These are the latest articles and videos I found most interesting.
- Predicting the range of droplet sizes for sticky fluids
- Additive Manufacturing with Metals
- What’s harder to understand, a human brain or the universe?
- Big Ideas for future NSF investments
- Marie Tharp: Uncovering the Secrets of the Ocean Floor
Predicting the range of droplet sizes for sticky fluids
Massachusetts Institute of Technology (MIT)
A team of MIT engineers show they can predict a liquid’s droplet size distribution, including the likelihood of producing very big and very small droplets, based on one main property: the liquid’s viscoelasticity, or stickiness.
Additive Manufacturing with Metals
College of Engineering, Carnegie Mellon University
Professor of Materials Science and Engineering Tony Rollett discusses additive manufacturing, or 3-D printing, with metals, as well as using advanced characterization techniques to solve industry challenges in the field.
What’s harder to understand, a human brain or the universe?
The human brain is immensely complex, containing more connections than there are stars in the Milky Way galaxy. At the 2016 World Science Festival, physicist Brian Greene and neuroscientist Miguel Nicolelis discussed why scientists have a better handle on our vast universe than on the three-pound organ inside a human’s head–and what role that organ plays in creating the universe it seeks to understand.
Big Ideas for future NSF investments
Six research “big ideas” that will drive important aspects of NSF’s long-term research agenda, push forward the frontiers of U.S. science and engineering research, and lead to new discoveries and innovations.

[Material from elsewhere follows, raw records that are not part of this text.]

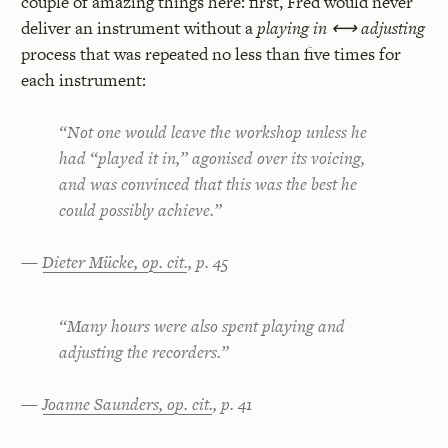
couple of amazing things here: first, Fred would never
deliver an instrument without a
playing in ⟷ adjusting
process that was repeated no less than five times for
each instrument:
“Not one would leave the workshop unless he
had “played it in,” agonised over its voicing,
and was convinced that this was the best he
could possibly achieve.”
—
Dieter Mücke, op. cit.
, p. 45
“Many hours were also spent playing and
adjusting the recorders.”
—
Joanne Saunders, op. cit.
, p. 41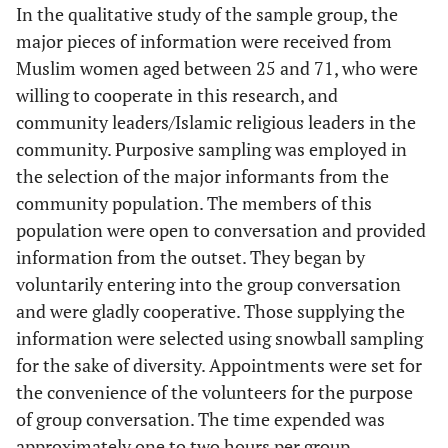
In the qualitative study of the sample group, the
major pieces of information were received from
Muslim women aged between 25 and 71, who were
willing to cooperate in this research, and
community leaders/Islamic religious leaders in the
community. Purposive sampling was employed in
the selection of the major informants from the
community population. The members of this
population were open to conversation and provided
information from the outset. They began by
voluntarily entering into the group conversation
and were gladly cooperative. Those supplying the
information were selected using snowball sampling
for the sake of diversity. Appointments were set for
the convenience of the volunteers for the purpose
of group conversation. The time expended was
approximately one to two hours per group,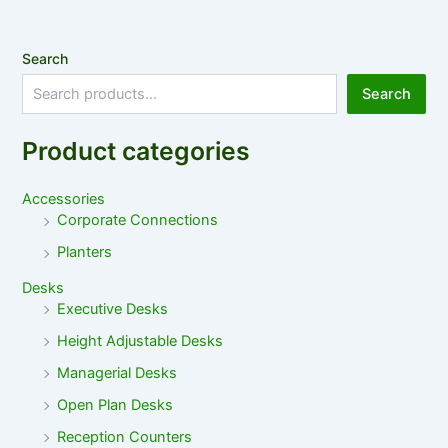
Search
Search
Product categories
Accessories
Corporate Connections
Planters
Desks
Executive Desks
Height Adjustable Desks
Managerial Desks
Open Plan Desks
Reception Counters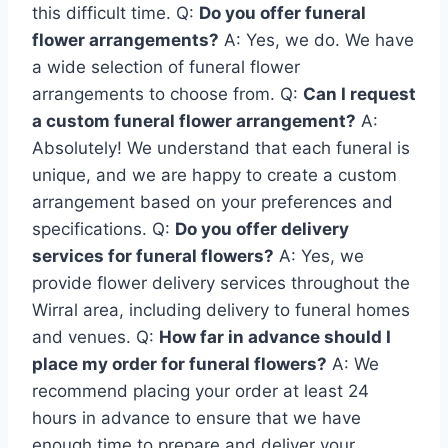
this difficult time. Q:
Do you offer funeral
flower arrangements?
A: Yes, we do. We have
a wide selection of funeral flower
arrangements to choose from. Q:
Can I request
a custom funeral flower arrangement?
A:
Absolutely! We understand that each funeral is
unique, and we are happy to create a custom
arrangement based on your preferences and
specifications. Q:
Do you offer delivery
services for funeral flowers?
A: Yes, we
provide flower delivery services throughout the
Wirral area, including delivery to funeral homes
and venues. Q:
How far in advance should I
place my order for funeral flowers?
A: We
recommend placing your order at least 24
hours in advance to ensure that we have
enough time to prepare and deliver your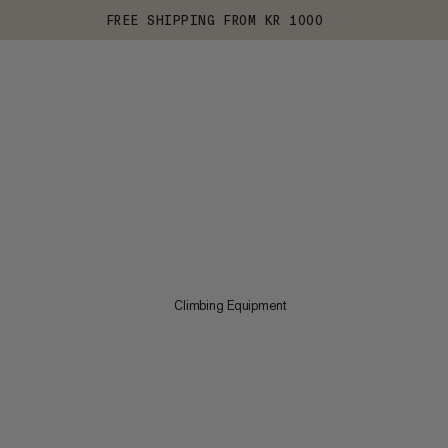
FREE SHIPPING FROM KR 1000
Climbing Equipment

1. How do we predict the phenotype, the structure, function, and behavior of an organism based on what we know about its genes and environment?
2. Arctic research
3. Harnessing the data
4. Quantum leap
5. The workplace of tomorrow
6. Astrophysics
Marie Tharp: Uncovering the Secrets of the Ocean Floor
Continental drift is common knowledge now, but when the idea was first proposed it was revolutionary. Helen Czerski tells the story of how the maps of one of history’s finest cartographers shifted our view of the planet.
In the early 20th century, Alfred Wegener proposed a revolutionary idea: that the Earth’s continents were once joined together, and had gradually moved apart. The idea contradicted almost everything scientists thought at the time, and it took the detailed work of a brilliant cartographer to prove him right.
Conventional ideas held that the ocean floors were flat, featureless planes. As expeditions started to go around the world collecting ocean depth measurements, Marie Tharp – not allowed to join the expeditions herself – processed the data and began to craft detailed, revealing maps of the hidden ocean depths.
She discovered that the ocean floor was in fact a complex assortment of peaks and troughs. In particular, her profiles revealed stark rift valleys, which supported Wegener’s controversial ideas. Even then, it took a long time to convince the scientific community that her findings were correct. Eventually, however, she was proved right, and Marie Tharp took her rightful place as one of history’s finest cartographers.